Kohler’s Disease

Kohler’s Disease


In 1908, Köhler first described the disease named in his honor.1 This clinical entity belongs to a group of conditions called osteochondroses, which have been reported since 1903. Approximately 40 different osteochondroses are reported in the literature. In these self-limited diseases, there is avascular necrosis of primary or secondary centers of ossification; almost all of the epiphyses, apophyses, and small bones can be implicated.2 The etiology of these conditions is not well known, but vascular accidents, coagulation anomalies, and heredity have been implicated.3 The most common osteochondroses are Legg-Perthes-Calve, Osgood-Schlatter, Sinding-Larsen-Johansson, Kienbock, Freiberg, and Panner diseases.


Introduction
Kohler’s disease is a condition, where the navicular bone in the foot undergoes avascular necrosis. Avascular necrosis is a disease resulting from the temporary or permanent loss of the blood supply to the bones. Without blood, the bone tissue dies and causes the bone to collapse. For some unknown reason, typically in a child, the navicular bone in the foot loses its blood supply for a while. A common question asked is where is the navicular?

Symptoms
In this uncommon condition, children present with a limp and local tenderness of the medial aspect of the foot over the navicular. The child can walk with an increased weight on the lateral side of the foot. Swelling and redness of soft tissues are frequent.The typical patient is a boy, although it can sometimes happen to a girl. The boy is usually around 5 years old, who complains of pain in the foot over the apex of the longitudinal arch. He walks with a limp, and tends to walk on the outer body of his foot.

Causes
It is suggested that the condition may be the result of abnormal strain acting on a weak navicular (the navicular is a bone close to your inner arch). A definitive answer has not been provided. Among the theories to explain the nature of this lesion, a mechanical basis associated with a delayed ossification seems to be the more satisfactory. The navicula is the last tarsal bone to ossify in children. This bone might be compressed between the already ossified talus and the cuneiforms when the child becomes heavier. Compression involves the vessels in central spongy bone leading to ischemia. Ischemia causes clinical symptoms. Thereafter, the perichondral ring of vessels sends the blood supply, allowing rapid revascularization and formation of new bone. The radial arrangement of vessels of this bone is of great importance in explaining why the prognosis of this lesion is always excellent.

What you should do

  • Help an overweight child lose weight. Encourage your child to exercise moderately, avoiding extremes.

What you should not do

  • Ignore the pain. You cannot grow out of this disease!

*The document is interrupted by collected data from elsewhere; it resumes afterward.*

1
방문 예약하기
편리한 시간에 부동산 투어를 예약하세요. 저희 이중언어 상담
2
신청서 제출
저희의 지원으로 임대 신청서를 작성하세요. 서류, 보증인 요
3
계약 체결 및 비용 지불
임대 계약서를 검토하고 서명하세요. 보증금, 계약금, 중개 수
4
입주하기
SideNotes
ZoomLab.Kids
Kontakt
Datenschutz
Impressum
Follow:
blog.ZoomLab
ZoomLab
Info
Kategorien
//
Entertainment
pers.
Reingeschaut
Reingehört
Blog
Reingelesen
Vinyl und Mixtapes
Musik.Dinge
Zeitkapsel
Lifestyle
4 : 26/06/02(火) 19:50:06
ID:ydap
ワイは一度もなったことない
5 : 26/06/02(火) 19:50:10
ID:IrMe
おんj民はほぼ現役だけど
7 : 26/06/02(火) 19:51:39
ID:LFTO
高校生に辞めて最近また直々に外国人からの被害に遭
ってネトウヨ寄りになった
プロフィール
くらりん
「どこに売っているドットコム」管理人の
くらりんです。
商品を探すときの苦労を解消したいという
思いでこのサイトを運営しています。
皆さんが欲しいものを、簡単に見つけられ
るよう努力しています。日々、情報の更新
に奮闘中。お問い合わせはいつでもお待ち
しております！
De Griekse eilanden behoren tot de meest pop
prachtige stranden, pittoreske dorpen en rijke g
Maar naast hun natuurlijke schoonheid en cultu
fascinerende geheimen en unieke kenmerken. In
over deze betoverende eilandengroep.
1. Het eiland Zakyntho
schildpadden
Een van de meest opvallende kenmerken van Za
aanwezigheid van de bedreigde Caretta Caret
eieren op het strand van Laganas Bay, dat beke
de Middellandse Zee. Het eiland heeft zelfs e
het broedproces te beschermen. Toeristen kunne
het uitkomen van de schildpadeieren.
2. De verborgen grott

What the chiropodist / family doctor will do
Your doctor will order X-rays of both feet to compare them. The affected foot usually has typical findings of a dense flattened navicular bone, compared to the normal foot. Treatment may consist of a walking cast if the pain is severe or an arch support if the pain is less so. Non-steroidal anti-inflammatory medications may help. The child may have to rest from sports for a few weeks till the acute pain is relieved.